I was bought up close to the factory that made some of the most famous motorcycles in the world – BSA or, in full, Birmingham Small Arms. BSA’s production units switched constantly between the manufacture of guns, its original purpose in the mid-19th century, and bicycles. In time it developed the motorcycles for which the company gained international renown. During the second world war, the military need for both rifles and motorbikes was at its peak and BSA in Small Heath went into seven-day week production. As a consequence, it was the target for many enemy air-raids, but the buildings largely survived and motorcycles became the focus when the war ended.
Just around the corner from where I live is a site that used to house the Ballito factory. Prior to the second world war it made hosiery or, more precisely, in its old-fashioned self-description, ladies’ stockings. When war started, the machinery designed to make lingerie was converted to produce ammunition and was operated by the same staff (pictured above). Close by, a makeshift nursery was hastily erected (it’s still there in the form of a crumbling, but wonderful, community centre) and a hostel for the workers was built opposite the site. After the war Ballito resumed its core business before the site was sold for one of the early Co-Op supermarkets.

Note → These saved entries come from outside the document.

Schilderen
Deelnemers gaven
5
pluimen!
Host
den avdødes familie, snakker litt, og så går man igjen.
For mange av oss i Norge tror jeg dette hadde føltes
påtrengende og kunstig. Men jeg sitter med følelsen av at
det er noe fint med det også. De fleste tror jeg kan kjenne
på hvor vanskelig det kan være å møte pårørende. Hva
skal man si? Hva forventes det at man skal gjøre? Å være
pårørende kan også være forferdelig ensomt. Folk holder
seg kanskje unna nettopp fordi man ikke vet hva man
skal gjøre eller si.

From gin and beer to hand sanitiser. From guns to motorbikes. From stockings to shells. The lesson couldn’t be plainer. As a society, we have the knowledge and expertise to make almost anything we want. What’s more, we can adapt that knowledge, at the drop of a hat, to make the things we really need whenever circumstances change.
I know I vowed to be as jolly as possible, but there’ no escaping the grimness of these times. Yet there will be a future and this is as good a time as any to start thinking about the lessons to be learnt from what is happening to us. There is a centuries’ old biblical notion about turning swords into ploughshares – using our technological knowledge for the good of mankind, not its destruction. Such talk has, in recent decades, largely been dismissed as the fanciful nonsense of air-headed dreamers. I think we now know that it would be idiotic to be so dismissive: we really do have to use our know-how for the common good. We’re being given a sight of the unacceptable alternative.
OK. I’m off to wash my hands this instant.